What does reading and writing mean to you?

Reading and writing mean a great many things. They are a source of entertainment; of understanding; of solace; of stimulation; and of pleasure. Of all those things, though, I would probably single out understanding as the most important. We can get the other things from many sources. Reading and writing, though, afford us an unusually direct link to the hearts and minds of others.

What kind of books/stories do you prefer to read these days?

I read everything! I don’t care anymore if the fiction that I read is technically — line-by-line — perfect, only that it is moving. Most recently, though, I have trying to understand what my daughter responds to and why. She loved Gabriel Garcia Marquez’s “One Hundred Years of Solitude” and Annie Dillard’s “Pilgrim at Tinker Creek.” Less interesting to her is a book that we in America tend to assume all teenagers like, “Catcher in the Rye.” Why? — I’m not sure.

What do you think is a major criterion for being a good writer?

A great many things go into a good writer. However, above all, perhaps, good writers must be good listeners; and to be a good listener. A writer must be open-minded and open-hearted.

In which way, do you expect your books to be useful to readers?

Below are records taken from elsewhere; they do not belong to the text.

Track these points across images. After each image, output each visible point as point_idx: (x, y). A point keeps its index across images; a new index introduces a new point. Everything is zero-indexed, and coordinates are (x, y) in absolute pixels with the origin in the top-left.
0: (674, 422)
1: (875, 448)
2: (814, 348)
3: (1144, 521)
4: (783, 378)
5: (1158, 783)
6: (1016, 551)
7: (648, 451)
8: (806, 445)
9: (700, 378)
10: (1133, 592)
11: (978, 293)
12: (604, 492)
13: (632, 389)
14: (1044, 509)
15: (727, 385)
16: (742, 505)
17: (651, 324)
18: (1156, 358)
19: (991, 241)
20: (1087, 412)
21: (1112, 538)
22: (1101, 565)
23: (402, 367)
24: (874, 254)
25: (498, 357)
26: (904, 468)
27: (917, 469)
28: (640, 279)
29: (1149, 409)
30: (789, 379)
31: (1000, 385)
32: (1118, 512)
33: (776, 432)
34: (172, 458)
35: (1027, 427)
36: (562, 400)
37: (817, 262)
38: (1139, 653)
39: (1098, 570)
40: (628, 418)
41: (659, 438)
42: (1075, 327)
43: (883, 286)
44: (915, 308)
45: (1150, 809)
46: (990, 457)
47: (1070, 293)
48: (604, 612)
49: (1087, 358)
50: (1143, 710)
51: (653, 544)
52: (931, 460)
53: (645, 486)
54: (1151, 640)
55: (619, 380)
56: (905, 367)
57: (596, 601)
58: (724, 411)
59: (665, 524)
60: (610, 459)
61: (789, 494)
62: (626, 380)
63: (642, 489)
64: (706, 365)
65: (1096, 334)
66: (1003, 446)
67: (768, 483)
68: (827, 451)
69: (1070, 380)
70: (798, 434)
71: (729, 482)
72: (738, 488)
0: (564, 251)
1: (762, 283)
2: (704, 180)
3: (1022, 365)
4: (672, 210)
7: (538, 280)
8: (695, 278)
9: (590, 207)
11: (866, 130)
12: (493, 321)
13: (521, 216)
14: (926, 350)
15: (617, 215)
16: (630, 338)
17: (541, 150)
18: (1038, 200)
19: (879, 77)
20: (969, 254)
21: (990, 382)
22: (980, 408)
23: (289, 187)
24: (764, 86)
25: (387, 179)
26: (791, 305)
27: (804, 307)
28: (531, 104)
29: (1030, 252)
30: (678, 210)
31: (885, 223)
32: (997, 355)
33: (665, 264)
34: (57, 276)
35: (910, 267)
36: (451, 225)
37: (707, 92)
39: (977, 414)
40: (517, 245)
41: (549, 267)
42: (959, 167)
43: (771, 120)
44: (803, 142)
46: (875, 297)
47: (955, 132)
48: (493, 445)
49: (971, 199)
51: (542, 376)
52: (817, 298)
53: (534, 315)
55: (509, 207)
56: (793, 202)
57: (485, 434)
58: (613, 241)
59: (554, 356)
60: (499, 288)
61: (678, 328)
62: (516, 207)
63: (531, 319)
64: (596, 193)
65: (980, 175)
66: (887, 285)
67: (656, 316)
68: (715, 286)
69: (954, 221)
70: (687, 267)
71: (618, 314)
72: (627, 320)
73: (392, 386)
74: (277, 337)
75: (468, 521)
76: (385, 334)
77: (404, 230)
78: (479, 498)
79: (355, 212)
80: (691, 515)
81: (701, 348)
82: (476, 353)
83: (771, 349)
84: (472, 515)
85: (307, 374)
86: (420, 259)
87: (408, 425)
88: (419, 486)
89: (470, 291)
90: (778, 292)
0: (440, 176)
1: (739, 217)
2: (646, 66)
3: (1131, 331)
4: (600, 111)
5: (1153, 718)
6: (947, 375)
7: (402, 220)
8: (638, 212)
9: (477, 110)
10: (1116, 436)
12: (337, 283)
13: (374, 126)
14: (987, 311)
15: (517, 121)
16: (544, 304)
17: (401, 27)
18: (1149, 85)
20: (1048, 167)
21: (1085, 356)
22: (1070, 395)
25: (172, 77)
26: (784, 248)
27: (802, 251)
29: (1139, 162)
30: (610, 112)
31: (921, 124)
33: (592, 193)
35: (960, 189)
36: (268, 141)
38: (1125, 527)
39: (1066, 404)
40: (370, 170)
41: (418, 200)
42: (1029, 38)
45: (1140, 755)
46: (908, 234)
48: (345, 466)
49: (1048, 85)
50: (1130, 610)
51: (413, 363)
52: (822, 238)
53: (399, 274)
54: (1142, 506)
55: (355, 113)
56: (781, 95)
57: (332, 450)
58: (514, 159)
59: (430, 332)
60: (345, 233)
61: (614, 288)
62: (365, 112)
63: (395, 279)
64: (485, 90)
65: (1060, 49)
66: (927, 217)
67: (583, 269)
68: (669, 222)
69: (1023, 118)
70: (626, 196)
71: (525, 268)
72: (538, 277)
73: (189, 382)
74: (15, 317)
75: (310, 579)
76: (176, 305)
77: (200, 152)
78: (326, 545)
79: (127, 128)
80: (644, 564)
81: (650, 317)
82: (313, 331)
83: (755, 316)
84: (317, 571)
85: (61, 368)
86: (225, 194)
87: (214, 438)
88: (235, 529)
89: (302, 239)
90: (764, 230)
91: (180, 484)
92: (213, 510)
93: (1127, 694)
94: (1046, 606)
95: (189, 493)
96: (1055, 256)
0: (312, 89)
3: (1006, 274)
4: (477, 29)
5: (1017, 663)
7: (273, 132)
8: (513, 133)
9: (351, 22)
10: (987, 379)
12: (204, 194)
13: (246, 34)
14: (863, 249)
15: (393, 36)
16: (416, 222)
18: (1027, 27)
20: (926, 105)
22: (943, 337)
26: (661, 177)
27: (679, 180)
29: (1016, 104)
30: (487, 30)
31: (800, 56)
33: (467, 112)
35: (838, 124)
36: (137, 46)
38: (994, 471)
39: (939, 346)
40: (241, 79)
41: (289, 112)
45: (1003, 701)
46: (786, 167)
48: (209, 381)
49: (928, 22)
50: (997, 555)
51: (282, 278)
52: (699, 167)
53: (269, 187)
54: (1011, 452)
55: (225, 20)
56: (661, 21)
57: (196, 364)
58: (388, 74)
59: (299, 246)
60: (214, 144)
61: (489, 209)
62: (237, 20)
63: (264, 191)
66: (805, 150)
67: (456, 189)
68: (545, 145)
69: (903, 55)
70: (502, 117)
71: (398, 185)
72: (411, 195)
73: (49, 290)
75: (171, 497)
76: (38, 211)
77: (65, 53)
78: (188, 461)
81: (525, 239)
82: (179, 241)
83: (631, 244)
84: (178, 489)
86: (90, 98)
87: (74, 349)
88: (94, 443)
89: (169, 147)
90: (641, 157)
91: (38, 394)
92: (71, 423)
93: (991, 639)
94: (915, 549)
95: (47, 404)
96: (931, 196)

I hope they will be useful to people and to the culture. I hope it will steady the part of the culture that’s reflective and thoughtful. And I hope that it will be liberating ... that I have provided a place for reflection that has enabled people to become more thoughtful. I do think that’s a manifestation of an interdependent orientation.

 

About the Author

Gish Jen was born Lillian Jen in 1955 in New York City to Chinese immigrant parents from Shanghai. She has already published five works of fiction and a nonfiction. Her first novel “Typical American” (1991) was one of the finalists for the National Book Critics Circle Award of the year. “Who’s Irish?” (1999), is a collection of eight short stories. Two stories from the collection have recently been selected for the 10-volume world literature anthology published earlier this year by Peking University Press. Both have been translated into Chinese.